We built Wallaroo so our customers could stop worrying about the toughest failure recovery problems. We’ve built failure recovery into the core of Wallaroo and regularly test that it works as expected using advanced techniques like fault injection and chaos engineering.
Monitoring and Observability
Our Monitoring Hub provides visibility into the performance of the system, not only end-to-end but at a finer granularity, revealing throughput and latency distributions over time, and helping to determine where the bottlenecks are.
The Monitoring Hub UI provides throughput and latency statistics end-to-end, per-process, per-computation, per-source, and also at the level of serialization/deserialization. You can also integrate these performance metrics into your own observability tools.

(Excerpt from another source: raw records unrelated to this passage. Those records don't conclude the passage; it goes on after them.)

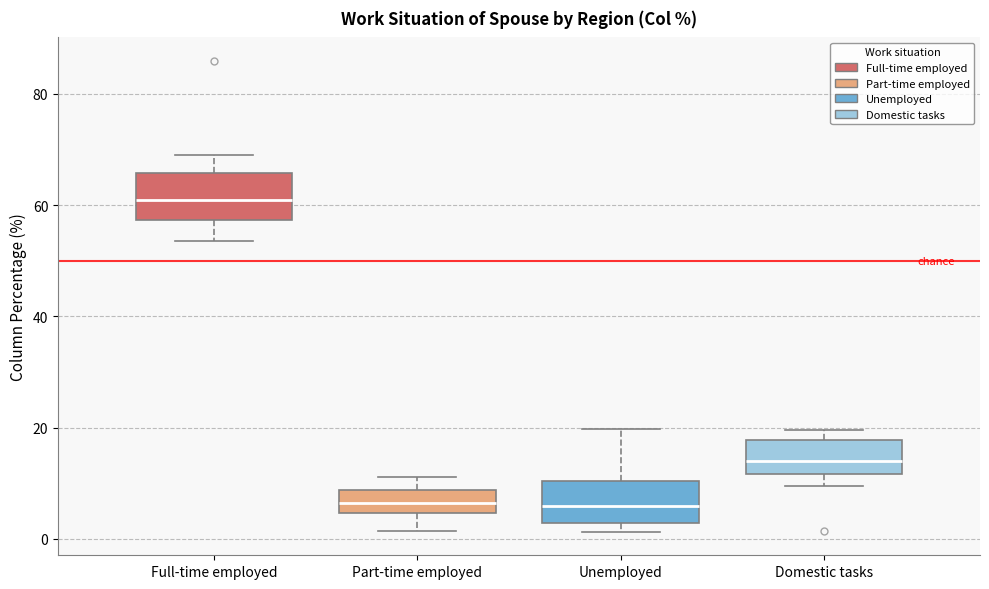

Where does the upper whisker of the box for Unemployed end on the y-axis? The values are not printed on the chart, so give them approximately, as read against the axis.

20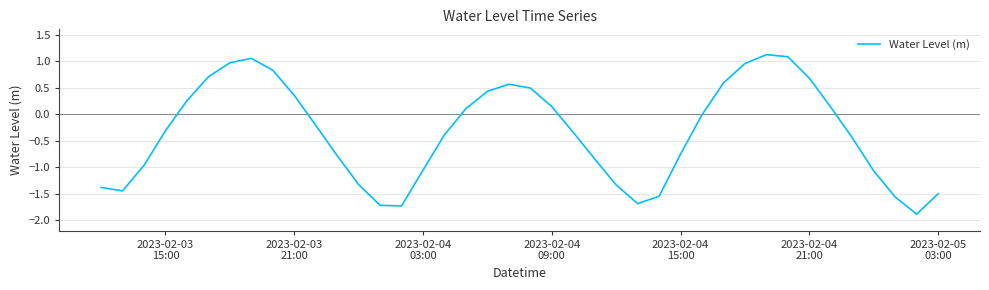

Does the chart display data point markers on the line(s)?

No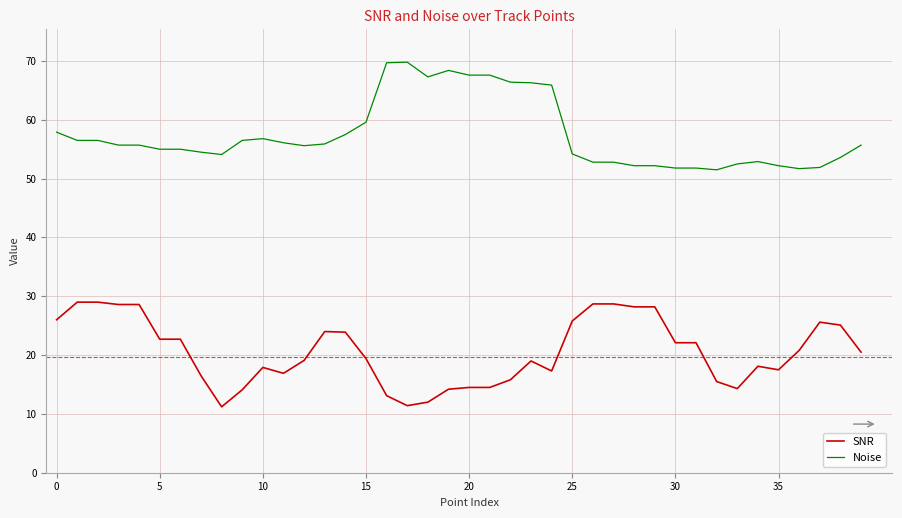

True or false: SNR and Noise intersect in this chart.

False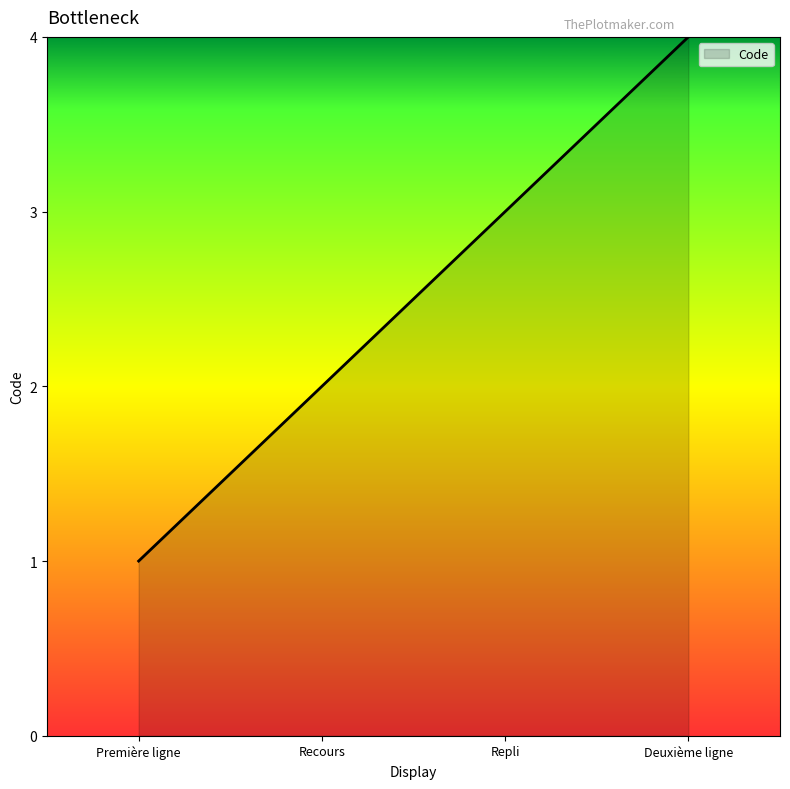

Reading left to right, what are all the values shown in this chart?

Première ligne=1	Recours=2	Repli=3	Deuxième ligne=4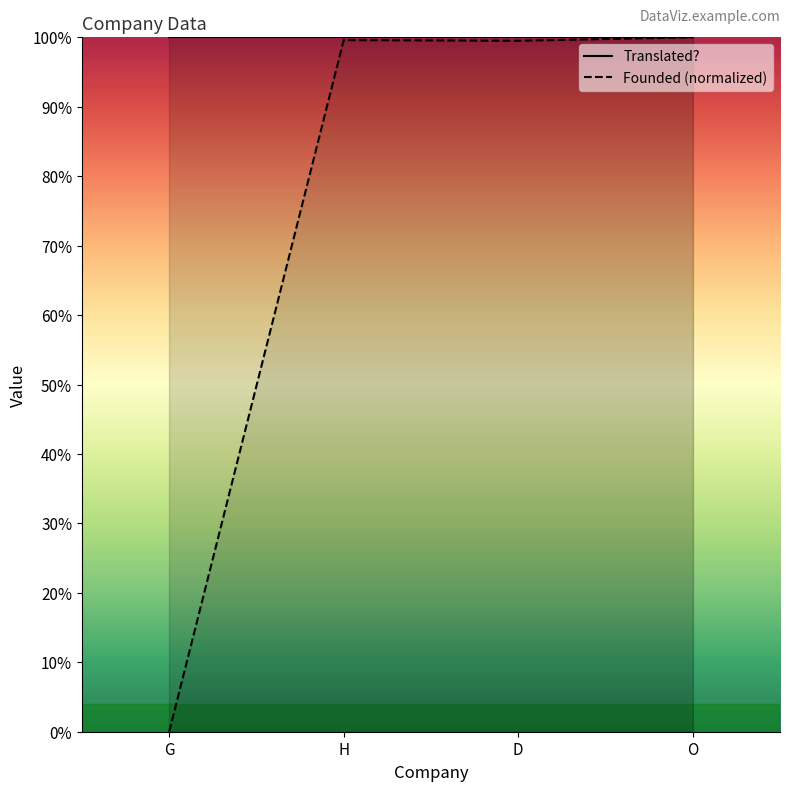

How many series are shown in this chart?

1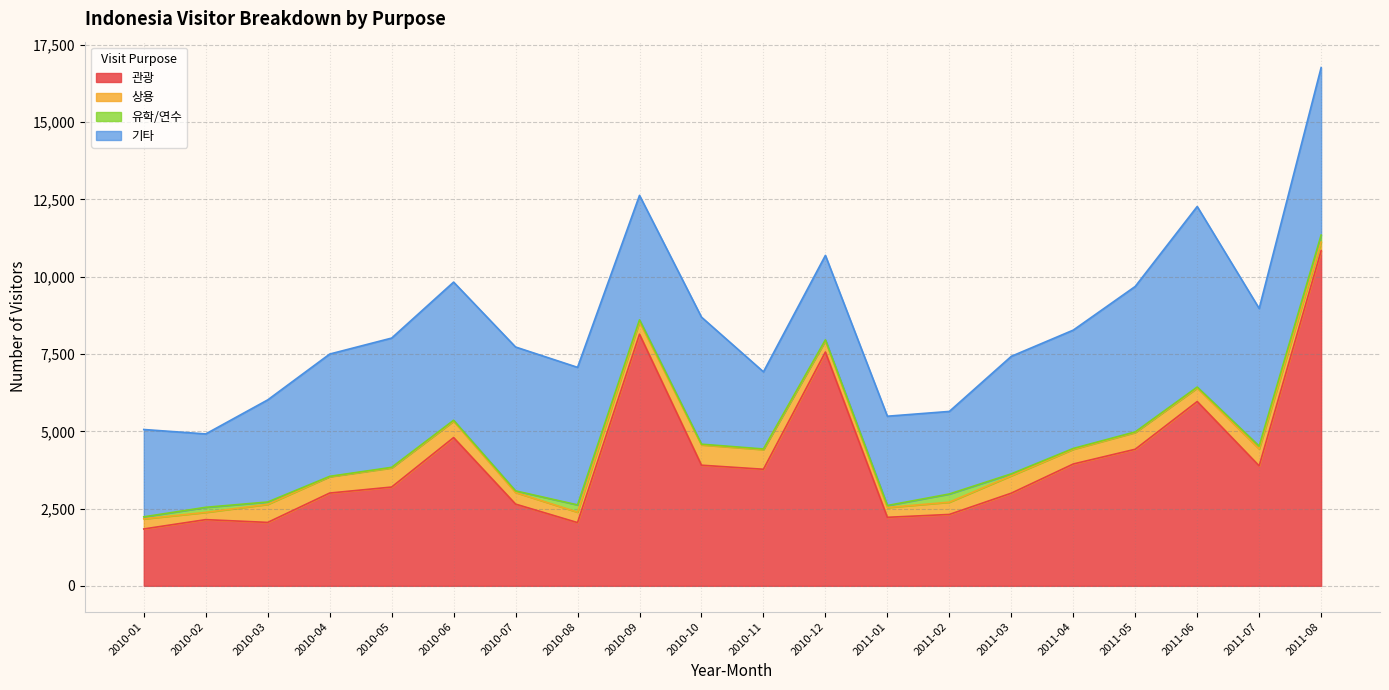

What is the difference between the 기타 values at 2010-10 and 2011-01?

1222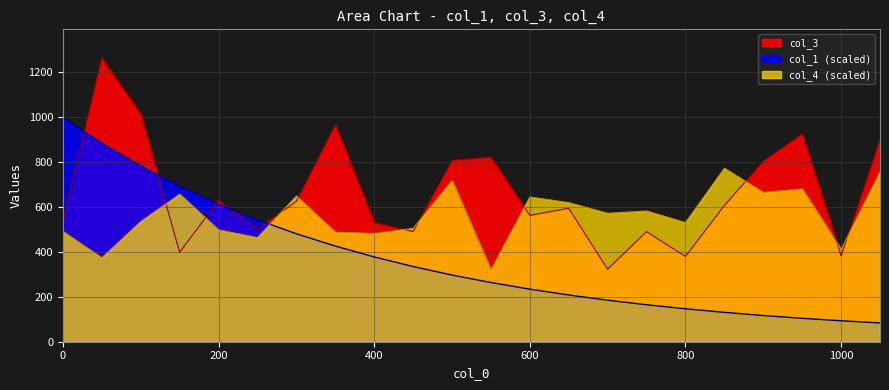

Which series changed the most between 650 and 1000?

col_3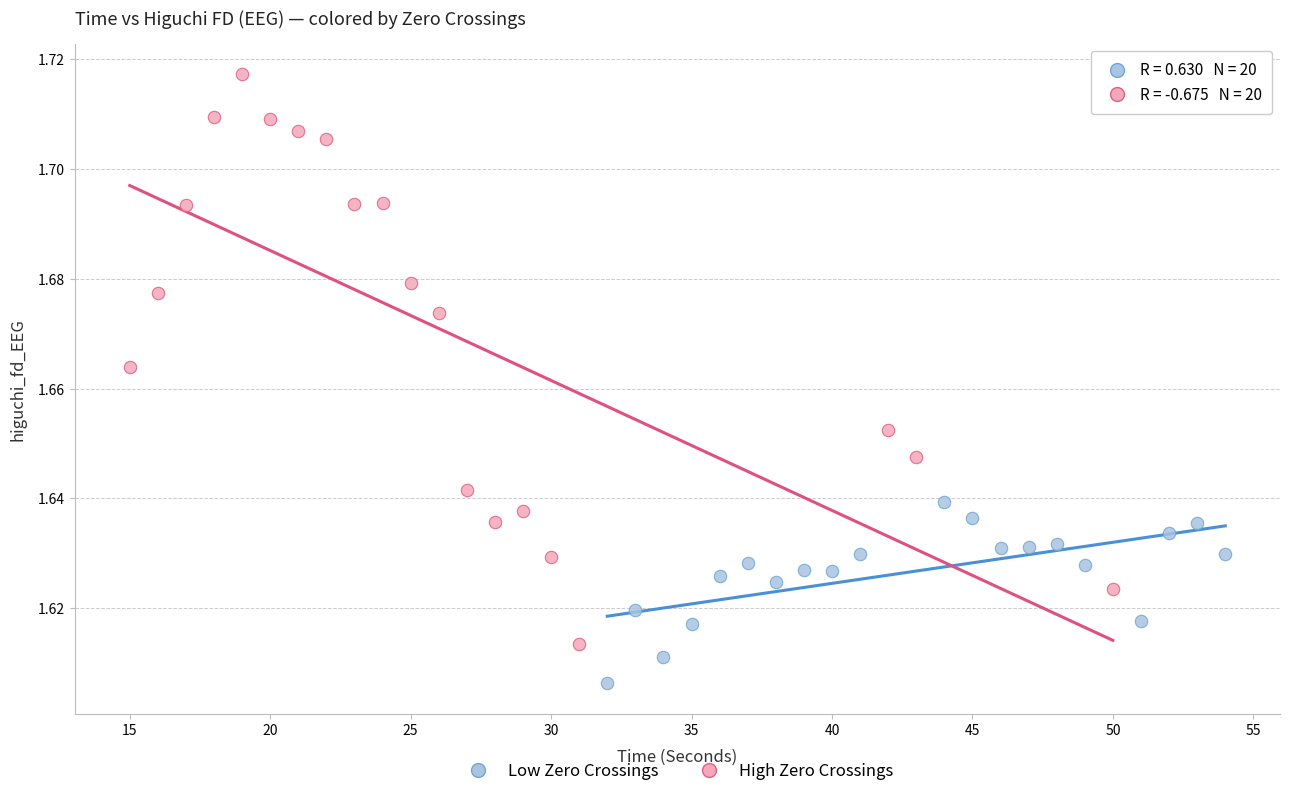

Which series has the largest Y range (max minus min)?

High Zero Crossings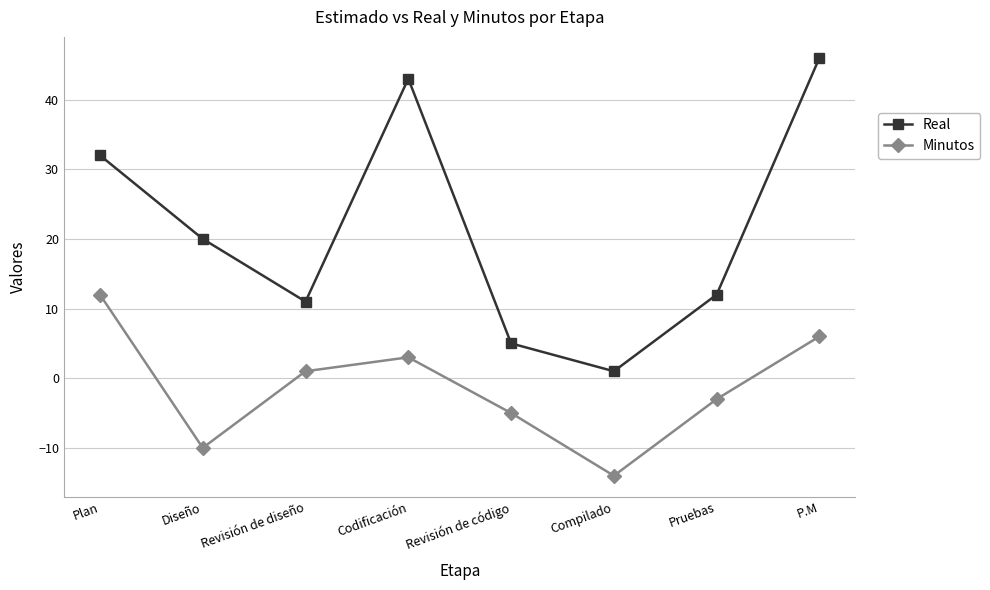

True or false: Minutos has a value of 6 at P.M.

True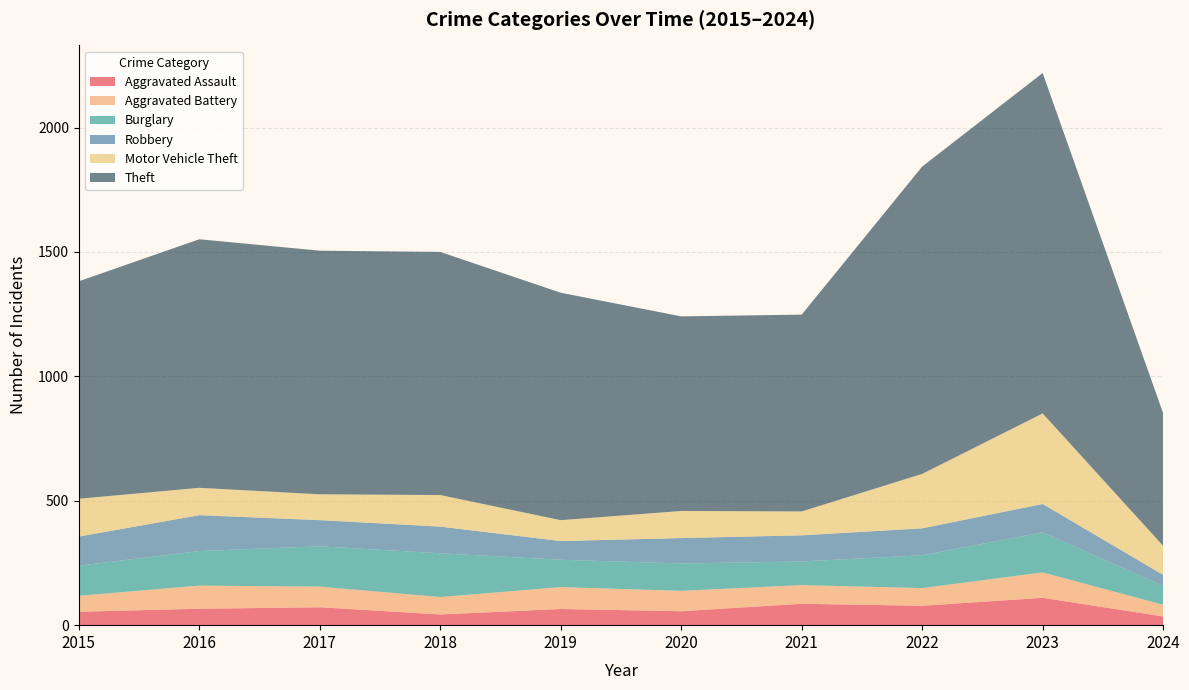

Reading left to right, what are all the values shown in this chart?

Aggravated Assault: 54	66	72	43	65	56	86	78	110	35
Aggravated Battery: 64	93	83	70	88	82	75	71	102	47
Burglary: 121	139	162	176	110	110	95	132	161	76
Robbery: 117	144	105	107	75	102	105	108	114	44
Motor Vehicle Theft: 152	110	104	127	84	109	96	219	364	117
Theft: 874	999	979	977	914	782	791	1235	1368	533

We also provide customizable observability data tailored to your vertical and use case. For example, we provide support for audit streams, useful for compliance or ML explainability.
A stream processing engine isn’t much good if you can’t get data in and out of it. That’s why we built our Connectors framework - to reduce the costs of developing new data Connectors that are able to support effectively-once processing. This means managing acking and replayability on the source side, and two phase commit on the sink side.
By relying on our Connectors framework, we can quickly build integrations for new clients and expand the range of out-of-the-box Connectors. This is as true of our client’s home-grown data sources and sinks as it is of popular technologies like Kafka or the high-performance JSON-parsing HTTP server we built for adtech and IoT.
We’ve added support for ML model deployment, allowing you to maintain your existing data science workflows and benefit from Wallaroo’s advantages without having to implement models from the ground up or tie yourself to a particular cloud provider.
We're also building support for vertical-specific features by partnering closely with customers. This includes purpose-built Connectors, and vertical-specific analytics libraries and feature extraction libraries for data initiatives.
Finally, we work with your data science, analytics, and engineering teams to help them get data applications live as easily and efficiently as possible.
Anyone can build data processing applications on top of the Wallaroo engine, which is open-sourced. But for those who want a higher-level API to a managed service, we’ve put the Wallaroo engine at the center of our Wallaroo platform.
We take care of the hard distributed systems and data engineering problems so you can focus on your business domain.